Wallace was best known for his unwavering dedication to promoting educational, health and welfare policies among first-generation students and students of color.

“Steve was more than a renowned academic scholar, researcher in the aging immigrant and Latinx worlds,” Padilla-Frausto said. Wallace was more than an academic mentor to Padilla-Frausto, she said.
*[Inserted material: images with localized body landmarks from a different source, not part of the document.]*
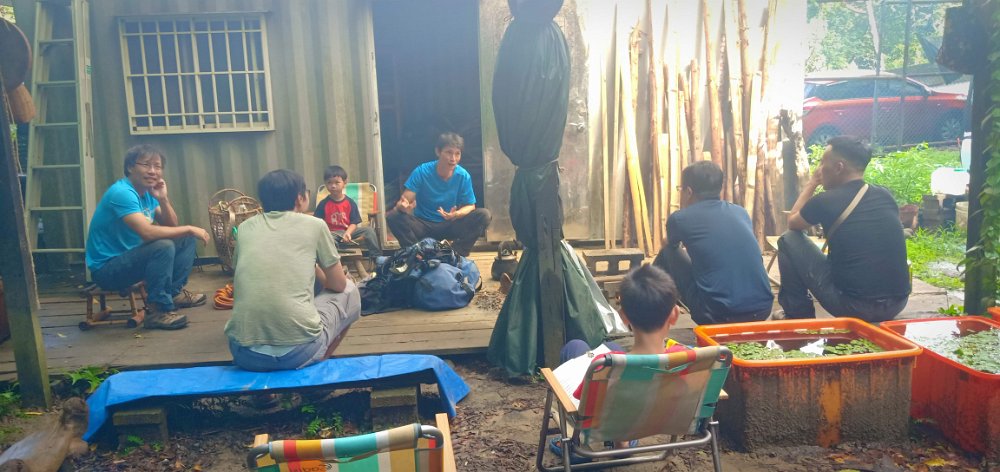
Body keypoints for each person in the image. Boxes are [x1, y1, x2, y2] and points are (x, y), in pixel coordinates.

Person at [225, 169, 361, 372]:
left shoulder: (245, 228)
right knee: (350, 290)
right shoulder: (315, 225)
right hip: (297, 353)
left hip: (244, 354)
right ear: (299, 199)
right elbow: (338, 285)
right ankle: (317, 368)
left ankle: (268, 388)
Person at [778, 136, 910, 322]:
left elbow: (793, 222)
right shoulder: (885, 195)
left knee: (788, 239)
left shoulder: (825, 201)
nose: (819, 169)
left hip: (854, 307)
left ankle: (797, 316)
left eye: (822, 162)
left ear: (839, 167)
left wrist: (812, 183)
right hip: (898, 302)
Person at [85, 144, 210, 330]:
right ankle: (158, 311)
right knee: (164, 245)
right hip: (107, 270)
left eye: (157, 166)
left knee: (184, 239)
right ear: (130, 167)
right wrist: (190, 228)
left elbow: (171, 225)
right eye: (146, 165)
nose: (153, 171)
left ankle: (172, 293)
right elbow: (147, 232)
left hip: (131, 258)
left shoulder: (147, 192)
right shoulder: (122, 193)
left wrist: (163, 199)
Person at [652, 161, 773, 325]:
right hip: (762, 309)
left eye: (680, 190)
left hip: (718, 315)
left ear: (689, 192)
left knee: (668, 252)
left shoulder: (680, 219)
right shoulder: (740, 212)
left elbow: (668, 244)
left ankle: (645, 308)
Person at [560, 264, 690, 399]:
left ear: (624, 316)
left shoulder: (603, 366)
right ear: (675, 315)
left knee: (574, 346)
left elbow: (582, 398)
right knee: (610, 346)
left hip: (610, 409)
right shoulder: (688, 360)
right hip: (666, 410)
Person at [386, 132, 491, 257]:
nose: (453, 158)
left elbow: (470, 206)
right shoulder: (422, 171)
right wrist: (403, 207)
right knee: (393, 216)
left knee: (484, 215)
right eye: (449, 152)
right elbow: (403, 202)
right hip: (423, 225)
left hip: (450, 224)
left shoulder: (463, 175)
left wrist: (456, 214)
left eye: (457, 153)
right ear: (438, 152)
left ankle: (455, 254)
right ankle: (417, 254)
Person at [313, 165, 382, 257]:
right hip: (332, 233)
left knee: (369, 231)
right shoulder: (323, 204)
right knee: (328, 240)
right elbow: (317, 222)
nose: (333, 186)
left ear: (344, 183)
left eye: (337, 182)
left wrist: (348, 233)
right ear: (325, 184)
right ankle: (336, 259)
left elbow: (354, 222)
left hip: (349, 231)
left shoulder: (350, 203)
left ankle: (377, 257)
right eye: (329, 182)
Padilla-Frausto, a first-generation student at UCLA and single mother said it was Wallace who encouraged her to pursue postdoctoral studies.

“He represented the true efforts of service and giving, with his knowledge and willingness to get everyone else’s career to take off, especially the students he mentored throughout his career,” said Nadereh Pourat, the Director of the Health Economics and Research Program at UCLA.
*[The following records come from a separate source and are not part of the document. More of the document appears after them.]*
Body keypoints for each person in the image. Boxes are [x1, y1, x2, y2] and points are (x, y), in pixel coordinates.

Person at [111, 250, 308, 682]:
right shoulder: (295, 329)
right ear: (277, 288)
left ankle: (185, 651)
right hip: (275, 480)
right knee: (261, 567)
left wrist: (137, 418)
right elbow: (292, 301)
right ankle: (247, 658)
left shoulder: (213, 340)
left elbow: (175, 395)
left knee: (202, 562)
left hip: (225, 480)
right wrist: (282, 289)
“Steve was very aware of his privileges of being a white male and having an academic upbringing, and he used those privileges to ensure that there were academic and intellectual spaces for women and students of color,” Padilla-Frausto said.

Wallace went out of his way to safeguard the educational rights, funding, space and timing of underrepresented communities, as well as demystifying the academic bureaucracy for his students, Padilla-Frausto added.

Wallace offered mentorship not only in his areas of expertise: minority aging, immigrant health, health disparities with a focus on Latinx communities and under-resourced groups, but also invaluable life lessons, according to Angela Gutierrez, a USC School of Social Work and Institute on Aging scholar.

“Steve always had time for his students and mentees, no matter how busy he was,” Gutierrez said.

Wallace was involved in mentoring first-generation students through college so that they continued their education past high school and beyond.

Over the last seven years, Wallace was a co-investigator involved in researching how to increase recruitment, retention and graduation of underrepresented groups in the biomedical sciences, as well as increasing representation in the biomedical sciences, Gutierrez said.

The study, published in April, found that mentorship at an early stage was imperative in continuing the education of first-generation and underrepresented youths.

“Steve’s attitude on life was very diplomatic, nonconfrontational and happy-go-lucky,” Padilla-Frausto said.

Padilla-Frausto remembered how Wallace offered to personally deliver an office desk set to her home at the start of the COVID-19 pandemic when stay-at-home orders had just been implemented and she needed an at-home office space.

In addition to his dedication to his students and their academic successes, Wallace took the time to cultivate relationships outside the classroom.

“He was very unassuming, very down to earth, … easy to talk to about all sorts of topics from work life, family, gardening, books, coffee. I mean, he was an amazing human being,” Padilla-Frausto said.

“Steve was one of my first mentors,” Bacong said.

Bacong said Wallace was there for students and mentees, making sure they took care of themselves.

“The most important thing was that he always portrayed how human he was, how much of the humanity he represented behind the work he did, how much he practiced what he preached,” Bacong said.